Les services de sécurité ont démantelé un réseau opérant depuis 2024, dans l’exploitation illégale de minerais en territoire de Djugu, en province de l’Ituri, placée sous état de siège.
Il s’agit de onze (11) ressortissants chinois et trois (3) Congolais dont un militaire des Forces armées de la République démocratique du Congo (FARDC), recruté pour sécuriser le site minier exploité par le groupe.
Les individus arrêtés ont été présentés au gouverneur militaire, le lieutenant général Johny Nkashama Luboya, ce mardi 28 avril 2026.
Dans sa communication, l’exécutif de l’Ituri a appelé la justice à diligenter des enquêtes approfondies notamment dans le territoire d’Aru.
Le gouverneur militaire a notamment demandé que les investigations soient menées « jusqu’au bout », évoquant des inquiétudes liées à la sécurité lors de la découverte du groupe dans la zone de Nizi.
L’exécutif a exigé des explications sur la présence, sur le site, d’un militaire retrouvé en état d’ébriété.
« Il faut que ça cesse et je demande encore à notre justice de faire des investigations jusqu’au bout, que ça soit pour Aru et pour la situation de Nizi. Hier lorsqu’on a découvert ce groupe, à la sortie, la délégation n’était plus en sécurité parce l’information qui venait, c’était qu’il y avait un groupe armé qui s’était déjà organisé pour les attaquer. Ça c’est très grave, c’est très grave. Je voudrais aussi savoir qui est ce militaire et qui est son commandant, pour qu’ensemble, ils soient punis. Je réitère le message ici, je vais suivre ces deux dossiers jusqu’au bout pour que ça serve d’exemple », a déclaré le gouverneur d’Ituri.
L’autorité militaire a annoncé le suivi du dossier « jusqu’au bout » estimant que cette affaire doit servir d’exemple et conduire à une répression effective.
Le lieutenant Général Kashama a appelé les autorités politiques à prendre des résolutions politiques afin de mettre un terme à la présence irrégulière des ressortissants étrangers dans les sites miniers.
« Nous avons été très large. Vous savez que Nizi et Mapanga, c’était l’épicentre de l’insécurité. C’est là où il y avait les groupes armés. J’ai dû demander au Chef de l’Etat, commandant suprême qu’il y ait une résolution plus ou moins politique, parce que ces gens-là étaient là avant, ils étaient dans une situation de guerre. Nous avons récupéré Nizi et Mapanga et nous avons donné des conseils pour que tout le monde se régularise. Hélas, on nous prend pour des naïfs et on continue le même jeu. Je crois que cette fois-ci, on va punir », a-t-il averti.

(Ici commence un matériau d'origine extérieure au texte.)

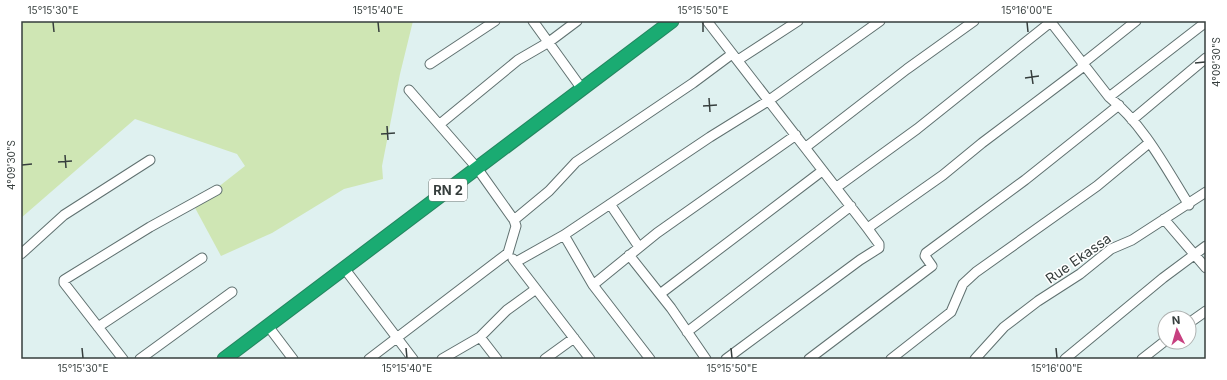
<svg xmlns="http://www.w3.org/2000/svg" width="1227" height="380" font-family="Inter,sans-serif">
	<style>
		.green { fill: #cfe6b4 }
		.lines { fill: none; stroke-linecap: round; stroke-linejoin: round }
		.minor-casing { stroke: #607170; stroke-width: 11 }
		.highway-casing { stroke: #24855f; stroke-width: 15 }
		.minor { stroke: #fff; stroke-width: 9 }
		.highway { stroke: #1aab72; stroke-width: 13 }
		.ticks { fill: none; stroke: #363e3d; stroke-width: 1.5 }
		.labels { text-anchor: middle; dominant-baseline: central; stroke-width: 3; stroke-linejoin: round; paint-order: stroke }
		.shield { fill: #fff; stroke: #727877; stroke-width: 1 }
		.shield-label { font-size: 13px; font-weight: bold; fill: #363e3d }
		.street-label { font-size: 14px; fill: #363e3d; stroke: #fff }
		.neatline { fill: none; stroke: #363e3d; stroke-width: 1.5 }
		.ticks-label { font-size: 10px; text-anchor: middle; fill: #363e3d }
	</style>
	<rect width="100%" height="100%" fill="#dff1f0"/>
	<!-- green -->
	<path class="green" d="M 21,21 L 413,21 L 400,74 L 382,166 L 383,179 L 344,189 L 272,233 L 221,256 L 194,206 L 245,166 L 237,154 L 135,119 L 21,218 Z"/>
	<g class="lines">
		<!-- minor casing -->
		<g class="minor-casing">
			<path id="minor" d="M 533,21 L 582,89
				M 707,21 L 868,229
				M 1050,21 L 1109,97 C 1143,124 1166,168 1189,205
				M 738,60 L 798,21
				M 430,64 L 495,21
				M 1082,64 L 1136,21
				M 1109,97 L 1206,22
				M 1132,120 L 1206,58
				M 440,124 L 518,60 L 549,42 L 577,21
				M 806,147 L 907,69 L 974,21
				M 837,187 L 917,129 L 1052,21
				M 610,204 L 639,247
				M 1164,219 L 1206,268
				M 514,220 L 549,191 L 576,162 L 693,83 L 732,54
				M 564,235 L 593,285 L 650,359
				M 21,254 L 64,215 L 150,160
				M 629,255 L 671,308 L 706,359
				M 513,259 L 590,359
				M 516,262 L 564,235 L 710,137 L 768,101 L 880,21
				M 344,268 L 413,359
				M 593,285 L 657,233 L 796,135
				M 660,294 L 822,171
				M 1189,323 L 1206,311
				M 268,326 L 293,359
				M 98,327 L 202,258
				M 687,332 L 851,206
				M 480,337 L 497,359
				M 123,359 L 64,283 L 64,280 L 150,227 L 217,190
				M 140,359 L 232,292
				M 369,359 L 508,253 L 516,226 L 514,220 L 477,168 L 409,90
				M 442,359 L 480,337 L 507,310 L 536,289
				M 545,359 L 574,338
				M 726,359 L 860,260 L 879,248 L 879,244 L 868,229 L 872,225 L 943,175 L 982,143 L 1084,66
				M 809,359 L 932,266 L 925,256 L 926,253 L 1025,180 L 1119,105
				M 891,359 L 951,312 L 963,284 L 976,272 L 1097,186 L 1149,143
				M 975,359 L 1004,327 L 1038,301 L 1080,274 L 1111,249 L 1132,240 L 1206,192
				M 1065,359 L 1163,278 L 1206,246
				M 1142,359 L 1165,341"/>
		</g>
		<!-- highway casing -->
		<g class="highway-casing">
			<path id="highway" d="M 224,359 L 672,21"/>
		</g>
		<!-- minor -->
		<use href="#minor" class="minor"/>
		<!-- highway -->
		<use href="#highway" class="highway"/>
	</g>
	<!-- ticks -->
	<path class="ticks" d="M 53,22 L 54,32M 378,22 L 379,32M 703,22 L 703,32M 1027,22 L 1028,32M 1195,63 L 1205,62M 1031,70 L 1033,84M 1025,78 L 1039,76M 709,98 L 710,112M 703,106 L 717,105M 387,126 L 388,140M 381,134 L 395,133M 65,155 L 66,168M 58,162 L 72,161M 22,165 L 32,164M 82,348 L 83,358M 406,348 L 407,358M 731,348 L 732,358M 1056,348 L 1057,358"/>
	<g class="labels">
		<!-- shield labels -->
		<rect class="shield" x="429" y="179" width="38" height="22" rx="3"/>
		<g class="shield-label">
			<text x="448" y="190">RN 2</text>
		</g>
		<!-- street labels -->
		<g class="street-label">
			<text transform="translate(1078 258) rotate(-35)">Rue Ekassa</text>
		</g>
	</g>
	<!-- border -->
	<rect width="1227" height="380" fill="none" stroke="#ffffff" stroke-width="44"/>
	<!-- north arrow -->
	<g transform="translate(1177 330) rotate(355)"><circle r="19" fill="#ffffff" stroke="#afb2b1"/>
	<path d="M0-3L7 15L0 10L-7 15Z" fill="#c74080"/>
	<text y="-6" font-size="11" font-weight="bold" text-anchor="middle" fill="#363e3d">N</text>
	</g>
	<rect x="22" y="22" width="1183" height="336" class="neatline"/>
	<g class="ticks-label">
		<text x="53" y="14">15°15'30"E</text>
		<text x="378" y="14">15°15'40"E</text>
		<text x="703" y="14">15°15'50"E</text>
		<text x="1027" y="14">15°16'00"E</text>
		<text transform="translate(1216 62) rotate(-90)" y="4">4°09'30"S</text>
		<text transform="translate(11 165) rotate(-90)" y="4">4°09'30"S</text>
		<text x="83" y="372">15°15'30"E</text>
		<text x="407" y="372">15°15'40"E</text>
		<text x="732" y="372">15°15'50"E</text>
		<text x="1057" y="372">15°16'00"E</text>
	</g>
</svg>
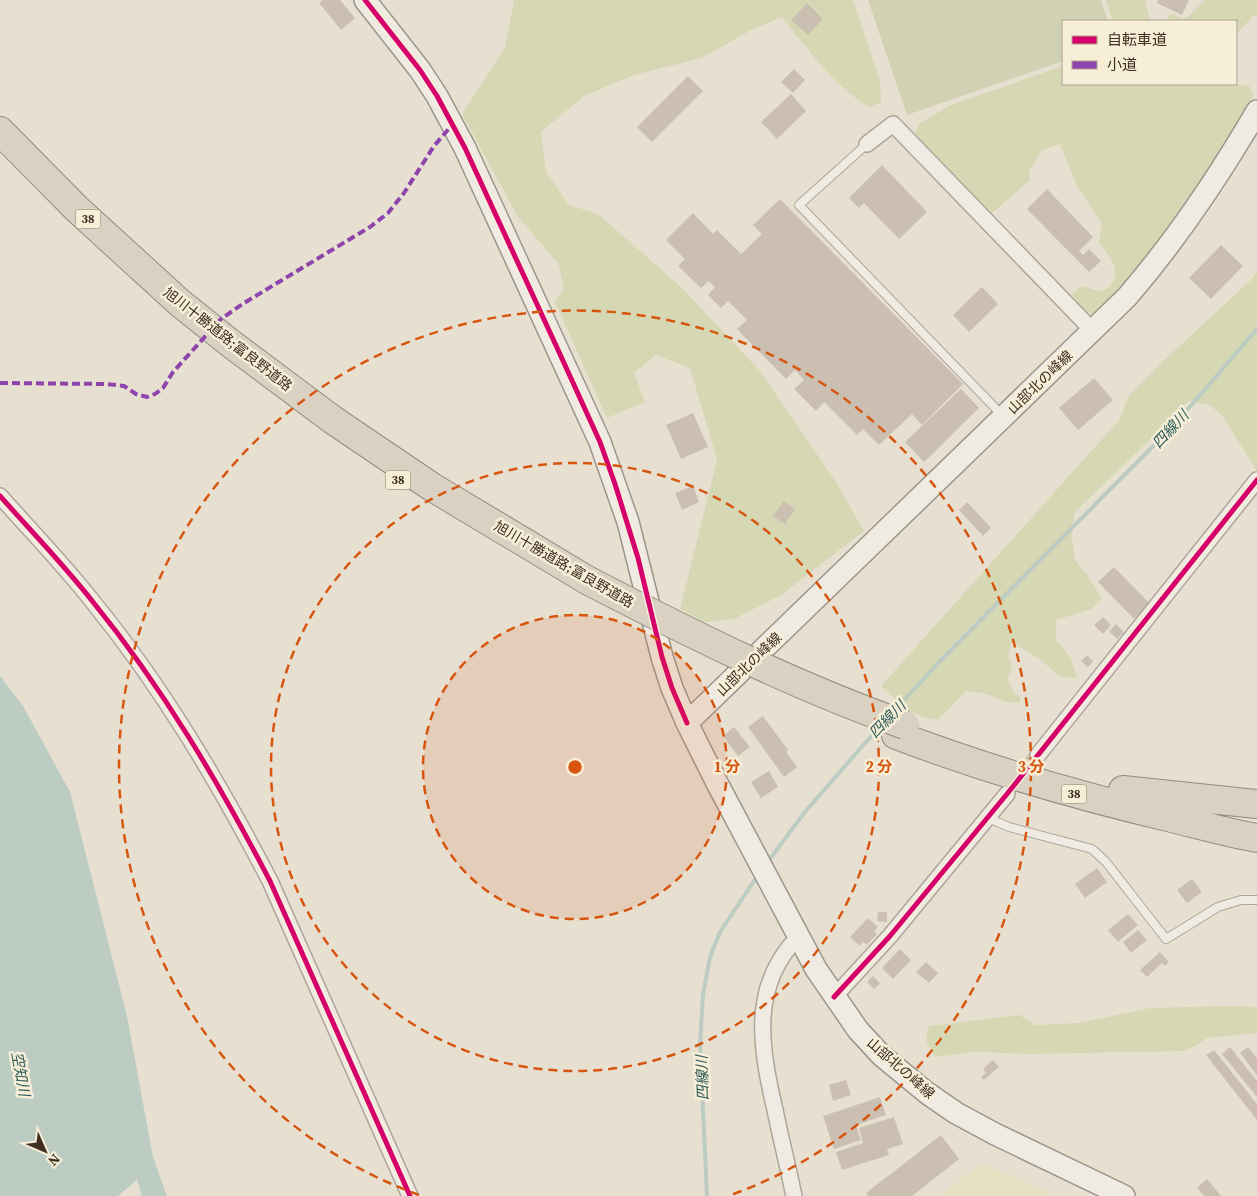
<svg xmlns="http://www.w3.org/2000/svg" width="1257" height="1196" font-family="'Source Serif 4','Noto Sans JP',serif">
<rect width="100%" height="100%" fill="#e7e0d1"/>
<path fill="#e6dfc2" d="M982,1163L1043,1190L1056,1196H940Z"/>
<path fill="#d6d7b3" d="M514,0H853L880,81L881,102L870,107C835,88 807,48 782,17L751,30L702,58L634,75L584,96L541,132L546,172L569,205L598,214L682,288L760,371L834,479L864,531L781,595L734,619L704,622L680,609L717,460L690,368L656,355L634,373L645,402L607,418L555,302L564,288L558,263L518,217L462,114L505,48Z
M1106,0H1145L1150,21H1113Z
M1205,0H1257V16L1254,15L1236,34V21H1166L1169,15L1174,14L1182,19L1190,15Z
M1063,66V84H1233L1249,86L1254,94L1200,186L1159,249L1096,316C1084,312 1079,304 1072,294L1082,286L1102,292C1126,277 1112,259 1099,242L1102,224L1076,184L1060,144L1043,150L1029,170L1030,180L992,213L923,144L915,132L919,124L951,105Z
M1257,271V471L1223,417L1210,405L1189,401L1074,513L1072,538L1075,560L1088,576L1102,599L1091,609L1056,620V640L1071,658L1077,678L1060,677L1042,661L1012,642L1008,655L1012,667L1007,679L1014,693L1020,696V702C1007,705 998,698 986,694C980,692 973,692 966,691L939,719C915,721 898,701 881,686L1120,419L1128,397L1161,363L1250,281Z
M1229,1006L1257,1007V1033L1207,1038L1195,1046L1184,1051L1031,1054L976,1052L935,1057C927,1044 924,1040 929,1026L1019,1015L1036,1025L1079,1023L1150,1008Z"/>
<path fill="#d1d1b3" d="M868,0H1101L1108,21H1063V61L907,115Z"/>
<path fill="#bcccc2" d="M0,676L23,706L70,792L127,1016L153,1157L167,1196H142L137,1180L118,1196H0Z"/>
<g fill="none" stroke-linecap="round" stroke-linejoin="round">
<path stroke="#bcccc2" stroke-width="4" d="M895,710L941,660L1175,424L1257,329
M767,863L804,813L880,726
M707,1196L700,1044L703,995L710,957L720,932L758,875"/>
</g>
<path fill="#cbbfb2" d="M323,0H340L355,18L341,30L319,3Z
M1158,0H1189L1182,15L1157,3Z
M807,3L823,19L808,35L791,20Z
M794,69L805,80L793,93L781,82Z
M688,76L703,91L652,142L637,127Z
M791,94L806,111L777,139L761,122Z
M882,165L927,212L899,239L864,203L859,208L849,198Z
M1047,189L1093,237L1079,251L1083,255L1089,249L1101,261L1089,272L1027,209Z
M780,199L963,384L922,425L912,414L879,445L863,429L857,435L824,402L816,411L794,389L804,380L795,370L786,379L737,329L747,320L728,301L721,308L708,295L715,287L709,281L701,288L678,266L685,259L666,240L693,213L713,234L717,230L741,254L762,234L753,225Z
M1221,245L1243,266L1211,299L1189,278Z
M982,287L998,304L969,332L953,315Z
M1094,378L1113,400L1078,430L1059,408Z
M961,389L979,408L924,462L905,442Z
M693,413L708,447L681,459L666,425Z
M693,486L699,502L682,510L675,493Z
M784,501L795,509L785,524L773,516Z
M967,502L991,528L983,536L959,510Z
M1114,567L1150,604L1134,619L1098,582Z
M1103,617L1111,625L1103,634L1094,625Z
M1116,624L1124,632L1117,639L1109,631Z
M1087,655L1093,661L1088,667L1081,661Z
M763,716L788,750L786,752L797,767L784,777L748,727Z
M734,727L750,747L738,756L723,736Z
M769,771L778,787L761,798L751,782Z
M1097,868L1107,882L1085,898L1075,884Z
M1192,879L1202,892L1187,903L1177,890Z
M878,912H887V922L877,921Z
M1128,914L1138,925L1118,942L1108,930Z
M868,918L878,927L874,931L877,934L867,945L863,942L860,946L850,937Z
M1138,930L1147,940L1131,953L1123,942Z
M900,949L911,960L893,979L882,968Z
M1160,952L1169,962L1165,966L1162,963L1147,977L1140,970Z
M926,962L938,973L929,983L916,972Z
M873,976L880,983L874,989L867,982Z
M1230,1047L1257,1081V1097L1222,1054Z
M1248,1047L1257,1058V1075L1240,1053Z
M1214,1050L1257,1104V1120L1206,1055Z
M993,1060L999,1067L984,1080L981,1077L986,1073L983,1069Z
M846,1080L851,1095L833,1101L829,1085Z
M880,1097L886,1115L856,1125L861,1140L834,1149L823,1116Z
M894,1117L903,1144L887,1149L889,1155L842,1170L836,1152L863,1143L859,1128Z
M941,1135L959,1159L912,1196H868L866,1193Z
M1207,1179L1221,1196H1204L1197,1188Z"/>
<g fill="none" stroke-linecap="round" stroke-linejoin="round">
<path stroke="#c5bcae" stroke-width="15" stroke-dasharray="15 8" stroke-linecap="butt" d="M1017,781L1038,755"/>
<defs>
<path id="lane" d="M867,144L799,205L1002,415
M988,818L1009,827L1092,849L1106,862L1166,939L1218,907L1241,900H1257"/>
<path id="street" d="M867,144L893,124L1093,331
M0,496C31,531 64,565 93,602C163,688 219,783 270,881L410,1196
M1038,755L1257,480
M834,997L890,936L1007,794
M794,1196C788,1167 781,1139 775,1110C761,1049 749,987 798,937"/>
<path id="secondary" d="M365,0L420,70L437,96L465,148L600,442L628,522L662,657L672,688L687,723L717,783L816,969L858,1030L882,1056L927,1093L956,1113L995,1134L1124,1196
M687,723L1127,297C1177,239 1218,178 1257,111"/>
<path id="highway" d="M0,131L77,209L180,303L230,343L333,420L432,487L587,580
M896,735C986,769 1078,796 1172,818C1200,825 1228,833 1257,838
M1123,790L1257,804"/>
</defs>
<use href="#lane" stroke="#ada599" stroke-width="10"/>
<use href="#street" stroke="#ada599" stroke-width="18"/>
<use href="#secondary" stroke="#9c958a" stroke-width="24"/>
<use href="#highway" stroke="#928b80" stroke-width="30"/>
<use href="#lane" stroke="#efebe3" stroke-width="8"/>
<use href="#street" stroke="#efebe3" stroke-width="15"/>
<use href="#secondary" stroke="#efebe3" stroke-width="21"/>
<use href="#highway" stroke="#dad1c2" stroke-width="28"/>
<defs>
<path id="highway-bridge" d="M587,580C691,634 795,686 905,725"/>
</defs>
<use href="#highway-bridge" stroke="#928b80" stroke-width="30" stroke-linecap="butt"/>
<use href="#highway-bridge" stroke="#dad1c2" stroke-width="28"/>
<path stroke="#8e44ad" stroke-width="4" stroke-dasharray="8 4" stroke-linecap="butt" d="M0,383L106,384L124,386L136,394L147,397L155,394L163,388L173,372L221,319L244,303L370,227L388,213L404,193L434,146L453,124"/>
<defs>
<path id="cycleway" d="M365,0L420,70L437,96L465,148L559,352L600,442L615,484L638,558L662,657L672,688L687,723
M0,496C31,531 64,565 93,602C163,688 219,783 270,881L410,1196
M834,997L890,936L1007,794L1257,480"/>
</defs>
<use href="#cycleway" stroke="#f7eed8" stroke-width="8"/>
<use href="#cycleway" stroke="#d6006c" stroke-width="5"/>
</g>
<circle cx="575" cy="767" r="152" fill="#d7550e" fill-opacity=".12"/>
<g fill="none" stroke="#d7550e" stroke-width="2.5" stroke-dasharray="9 6">
<circle cx="575" cy="767" r="152"/>
<circle cx="575" cy="767" r="304"/>
<path d="M419 1195A456 456 0 1 1 731 1195"/>
</g>
<g text-anchor="middle" dominant-baseline="central" stroke-width="5" stroke-linejoin="round" paint-order="stroke">
<g fill="#f7eed8" stroke="#756857" stroke-width="1">
<rect x="75.5" y="209.5" width="25" height="19" rx="4"/>
<rect x="385.5" y="470.5" width="25" height="19" rx="4"/>
<rect x="1061.5" y="784.5" width="25" height="19" rx="4"/>
</g>
<g font-size="12" font-weight="bold" fill="#3d2e20">
<text x="88" y="219">38</text>
<text x="398" y="480">38</text>
<text x="1074" y="794">38</text>
</g>
<g font-size="14" fill="#3d2e20" stroke="#f7eed8">
<text transform="translate(228 339) rotate(38)">旭川十勝道路;富良野道路</text>
<text transform="translate(1040 382) rotate(-44)">山部北の峰線</text>
<text transform="translate(564 564) rotate(30)">旭川十勝道路;富良野道路</text>
<text transform="translate(749 664) rotate(-44)">山部北の峰線</text>
<text transform="translate(901 1068) rotate(41)">山部北の峰線</text>
</g>
<g font-size="15" font-style="italic" fill="#2f5d5a" stroke="#f7eed8">
<text transform="translate(1170 429) rotate(-47)">四線川</text>
<text transform="translate(887 719) rotate(-46)">四線川</text>
<text transform="translate(21 1074) rotate(80)">空知川</text>
<text transform="translate(702 1078) rotate(-92)">四線川</text>
</g>
</g>
<circle cx="575" cy="767" r="8" fill="#d7550e" stroke="#f7eed8" stroke-width="2.5"/>
<g font-size="15" text-anchor="middle" font-weight="bold" fill="#d7550e" stroke="#f7eed8" stroke-width="5" stroke-linejoin="round" paint-order="stroke">
<text x="727" y="772">1 分</text>
<text x="879" y="772">2 分</text>
<text x="1031" y="772">3 分</text>
</g>
<rect x="1062" y="20" width="175" height="65" fill="#f7eed8" stroke="#ada18e"/>
<rect x="1072" y="36" width="25" height="8" fill="#d6006c" stroke="#ada18e"/>
<text x="1107" y="45" font-size="15" fill="#3d2e20">自転車道</text>
<rect x="1072" y="61" width="25" height="8" fill="#8e44ad" stroke="#ada18e"/>
<text x="1107" y="70" font-size="15" fill="#3d2e20">小道</text>
<g transform="translate(45 1151) rotate(135)" stroke="#f7eed8" stroke-width="4" paint-order="stroke">
<path d="M0-4L9 19L0 12L-9 19Z" fill="#3d2e20"/>
<text y="-8" font-size="14" font-weight="bold" text-anchor="middle" fill="#3d2e20">N</text>
</g>
</svg>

Lors de la dernière réunion du Conseil des ministres, le président de la République, Félix Tshisekedi a appelé au renforcement de la gouvernance minière afin d’éradiquer définitivement la fraude minière et l’exploitation illicite des minerais.
Selon lui, à Mahagi comme à Aru en Ituri, ainsi que dans les provinces du Bas Uélé et du Maniema, des expatriés sans permis mènent une exploitation minière « anarchique » et « cavalière » en violation du cadre légal et réglementaire.
Ce pillage, a-t-il souligné, coûte à l’Etat congolais des milliards de dollars annuels, sans bénéfice pour les trésors publics ni pour les communautés locales.
Au cours de sa mission d’évaluation du secteur minier, le ministre Louis Watum, a ordonné la fermeture des sites miniers illégaux, la saisie systématique des engins utilisés dans ces exploitations illégales, la traçabilité et la sécurisation des sites concernés, l’identification, la poursuite judiciaire et la sanction, sans complaisance, de tous les auteurs, co-auteurs, complices et de leurs réseaux de soutien, ainsi que la redistribution, dans un cadre légal et transparent, des équipements saisis au profit des structures qu’on laisse qualifiées, engagées dans une exploitation responsable et conformes aux normes environnementales et sociales.
Il a également mis en place une commission mixte associant les autorités provinciales, l’administration minière ainsi que les forces des défenses et des sécurités en vue d’identifier les responsabilités des proposés des mesures correctives appropriées.